At one point, doctors told patients not to sleep with a concussion. Research currently shows that it is usually fine, even beneficial, for you to sleep with a concussion. The danger is that you may have a more serious brain injury that needs emergency medical attention.
Myths and facts about sleeping with a concussion
At one point, the conventional wisdom was that if you went to sleep with a concussion, you could slip into a coma, meaning that you might not wake up. However, research conducted at the University of Arkansas for Medical Sciences and other institutions shows that it is safe for a patient with a concussion to go to sleep and that staying awake may have a negative effect on healing.
The danger is that you may have a brain injury that is more serious than a concussion. Therefore, if you have other symptoms, you should avoid sleep and seek immediate medical care.

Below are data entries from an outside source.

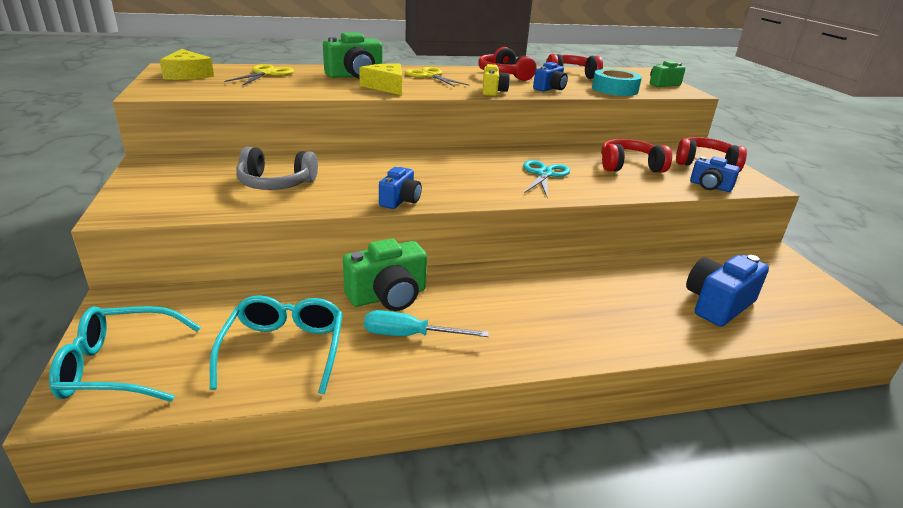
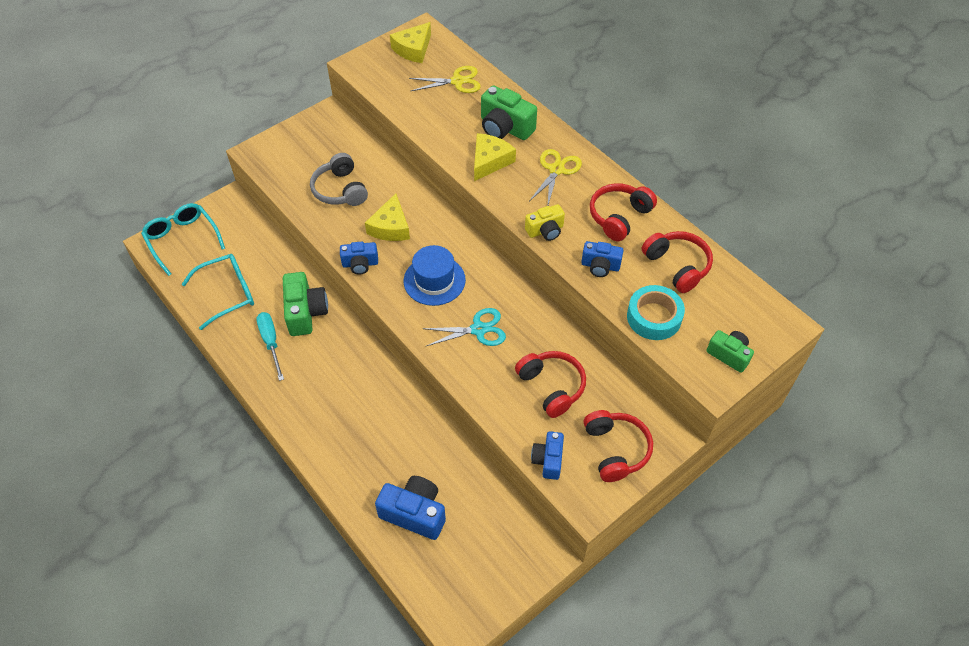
camera: 65 degrees right, 25 degrees up
green camera [343,238,427,311] -> green camera turned 135 degrees counterclockwise [283,272,328,336]
none -> yellow cheese [365,193,410,241]
none -> blue hat [404,245,466,306]

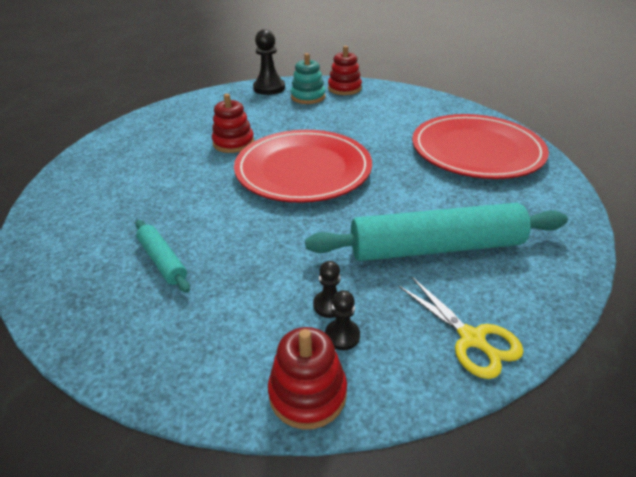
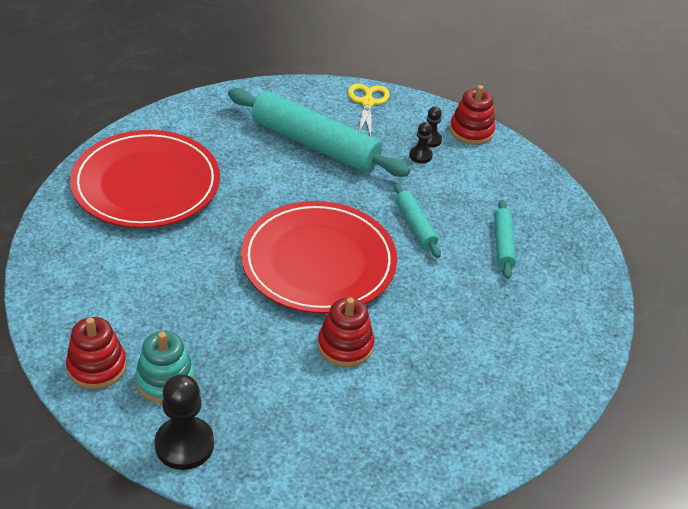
camera: 145 degrees left, 5 degrees up
none -> turquoise rolling pin [394,183,441,258]

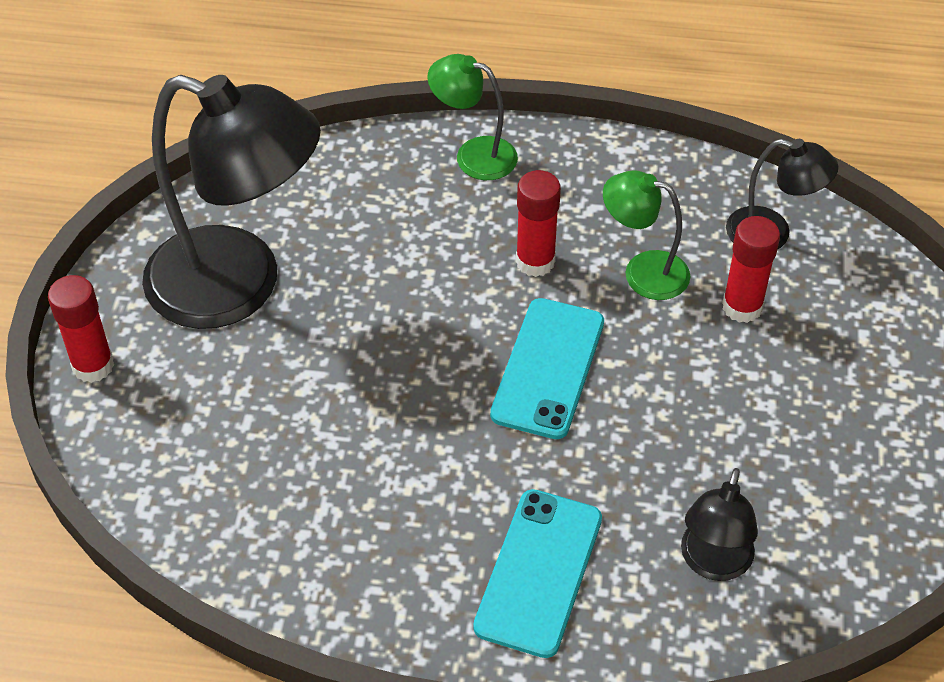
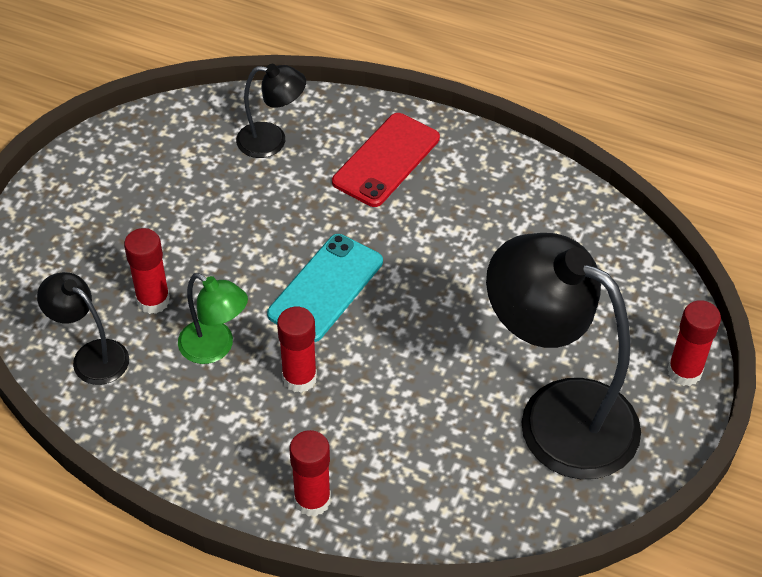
camera: 165 degrees left, 0 degrees up
green lamp [427,54,518,180] -> red glue stick [290,430,331,517]
turquoise phone [473,489,602,658] -> red phone [332,113,440,207]
black lamp [681,468,758,581] -> black lamp turned 60 degrees clockwise [236,64,306,158]

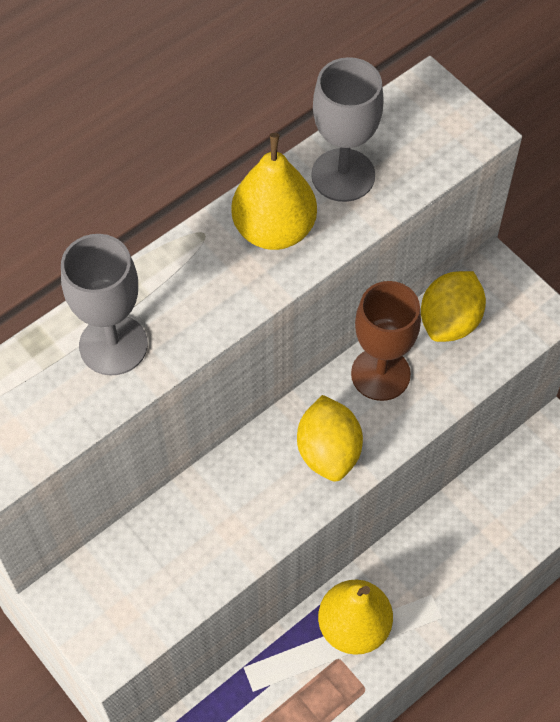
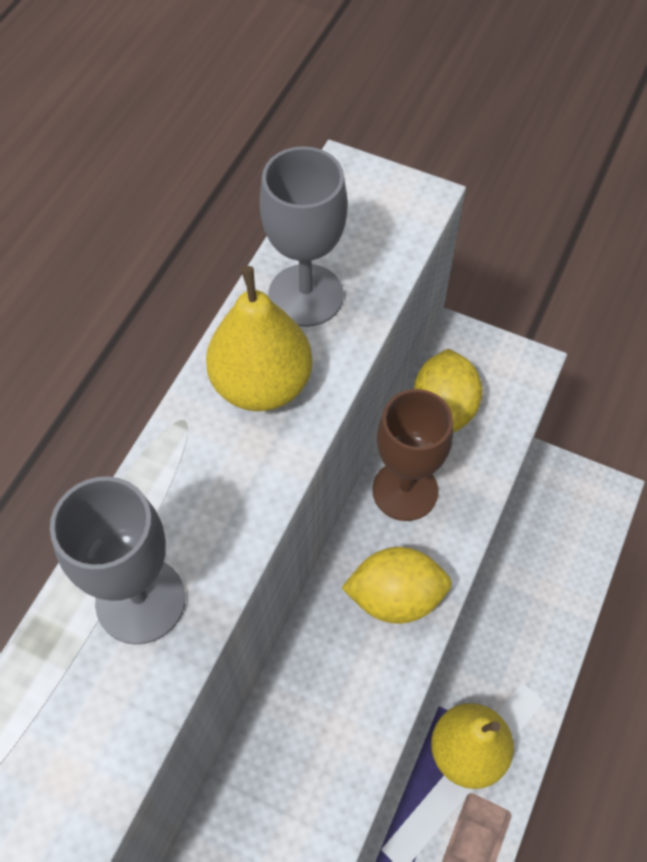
camera: 25 degrees left, 0 degrees up
yellow lemon [297,395,363,481] -> yellow lemon turned 60 degrees counterclockwise [342,547,452,624]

Symptoms for which you should seek immediate care
According to the Mayo Clinic, if you have a brain injury that is more serious than a concussion, you need immediate medical treatment. Symptoms of more serious brain injuries include the following:
- Lack of coordination
- Changes in speech or behavior
- Nausea or vomiting
- Worsening headache
- Loss of consciousness lasting at least 30 seconds
If you do not have symptoms of a severe brain injury, you do not need to seek emergency care, nor do you need to avoid sleep. Nevertheless, you should still see a doctor within two days of the injury for an evaluation.